AI & NATIONL SECURITYFive Questions: RAND’s Jim Mitre on Artificial General Intelligence and National Security
A recent RAND paper lays out five hard national security problems that will become very real the moment an artificial general intelligence comes online. The researchers made only one prediction: If we ever get to that point, the consequences will be so profound that the U.S. government needs to take steps now to be ready for them.
A computer with human—or even superhuman—levels of intelligence remains, for now, a what-if. But AI labs around the world are racing to get there. U.S. leaders need to anticipate the day when that what-if becomes “What now?”

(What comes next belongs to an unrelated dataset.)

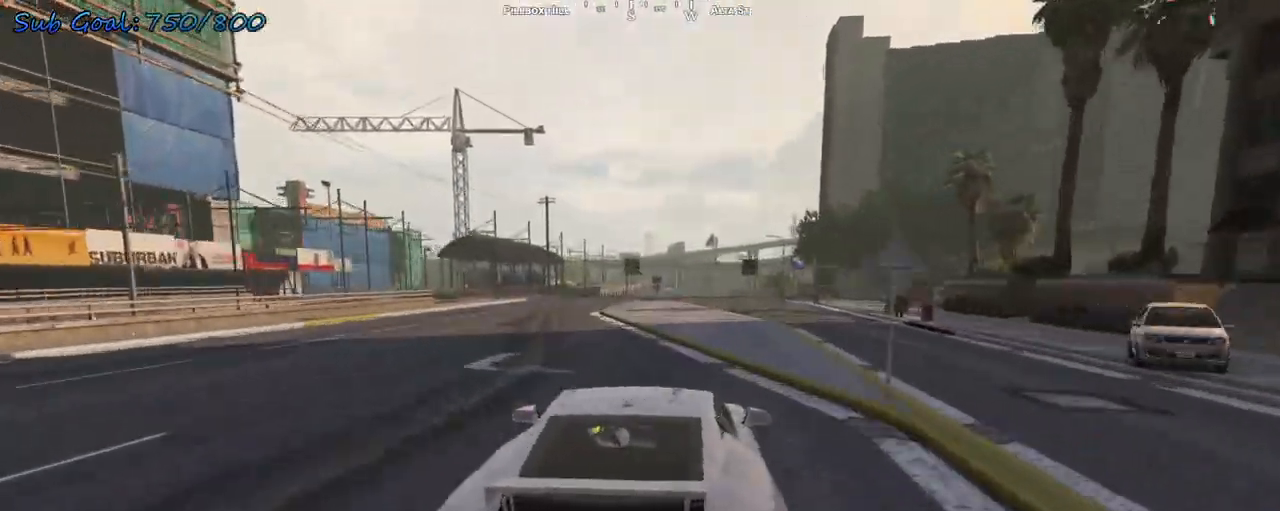
{"keys": ["w"], "events": []}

A recent RAND paper lays out five hard national security problems that will become very real the moment an artificial general intelligence comes online. Researchers did not try to guess whether that might happen in a few years, in a few decades, or never. They made only one prediction: If we ever get to that point, the consequences will be so profound that the U.S. government needs to take steps now to be ready for them.

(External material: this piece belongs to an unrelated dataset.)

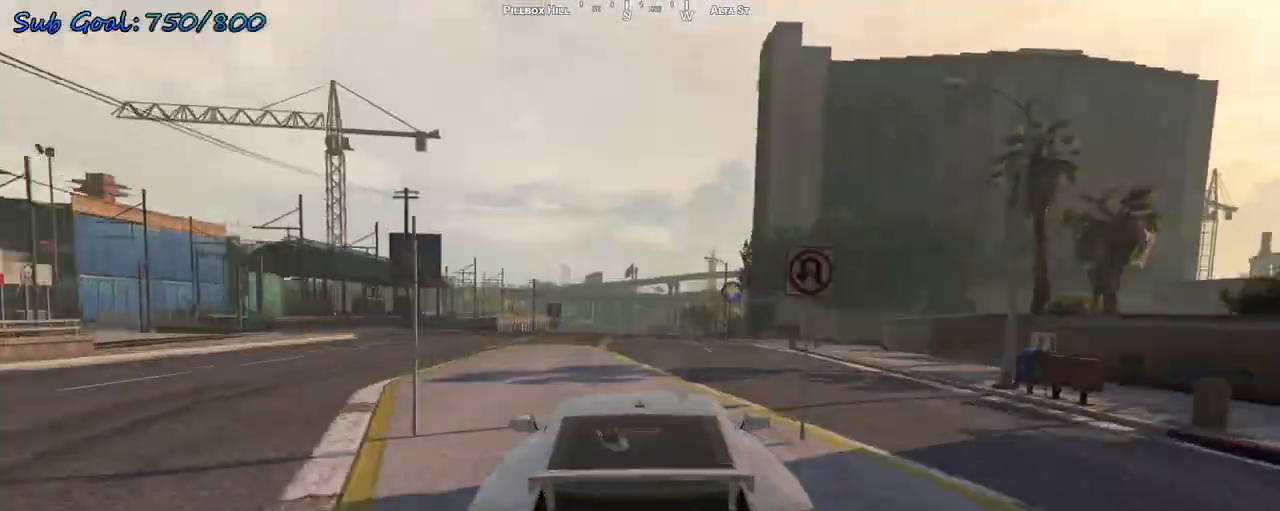
{"keys": ["w"], "events": []}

RAND vice president and national security expert Jim Mitre wrote the paper with senior engineer Joel Predd.
Mitre was working on Wall Street on 9/11. He abandoned his career in finance and refocused on national security. He cofounded a private terrorism research organization, then moved to the Pentagon. He has since served in several leadership roles in the Department of Defense. His most recent job before coming to RAND was helping the Pentagon establish its Chief Digital and AI Office. He now directs RAND Global and Emerging Risks, a division focused on the most consequential challenges facing human civilization.

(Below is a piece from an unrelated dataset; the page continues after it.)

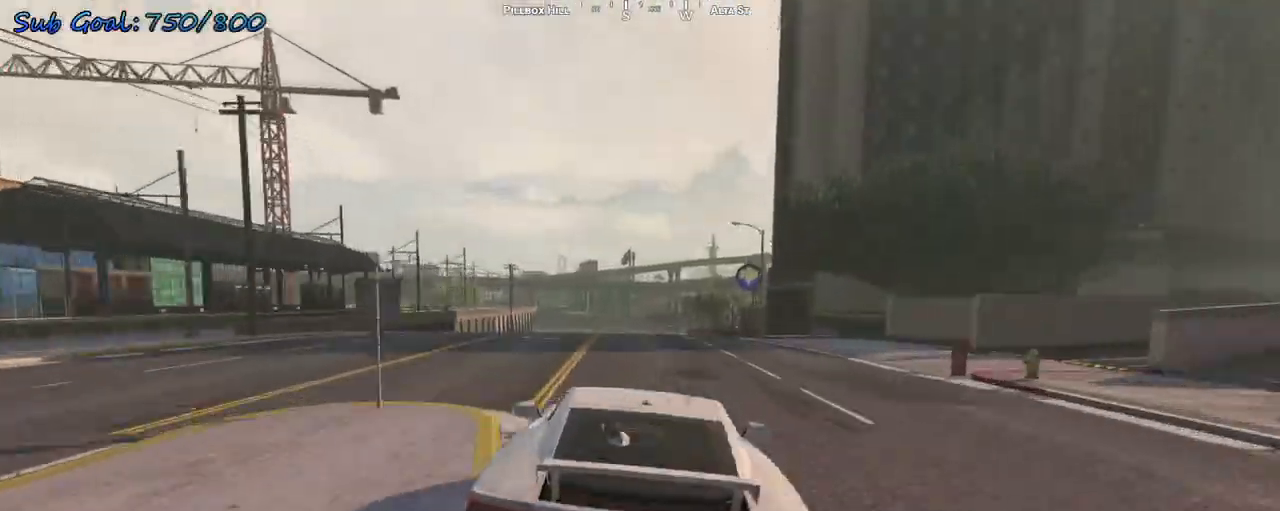
{"keys": ["w"], "events": [[333, "a", "down"], [367, "a", "up"]]}
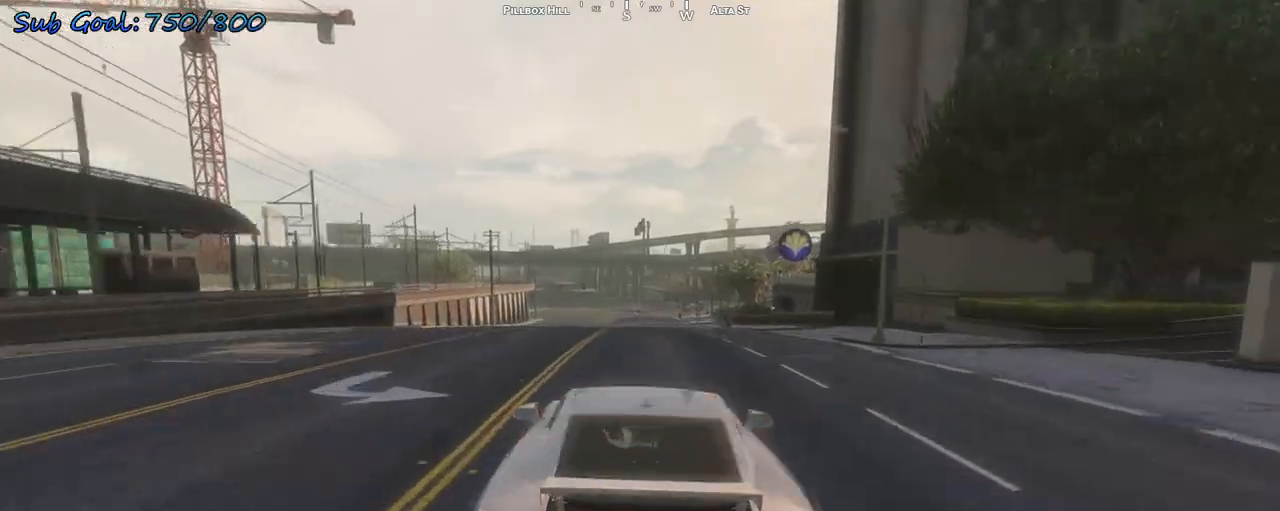
{"keys": ["w"], "events": []}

“What I worry about,” he said, “is that if artificial general intelligence ever does come about, the U.S. government is not well prepared to handle it. We don’t want to stumble into that world. Our job at RAND is to help anticipate what some of the choices are going to be, some of the trade-offs—and to make sure we think through them in advance.”
Q:What do you see as the most plausible scenario for how AI develops over the next five years?
A:To be honest, I don’t know. What we hear from a lot of the technologists working at the forefront of AI is that we might be on the threshold of some significantly more capable model, which they refer to as artificial general intelligence. This is plausible. It may happen—and because it would be of such high consequence if it does, it’s prudent to think through what that would mean.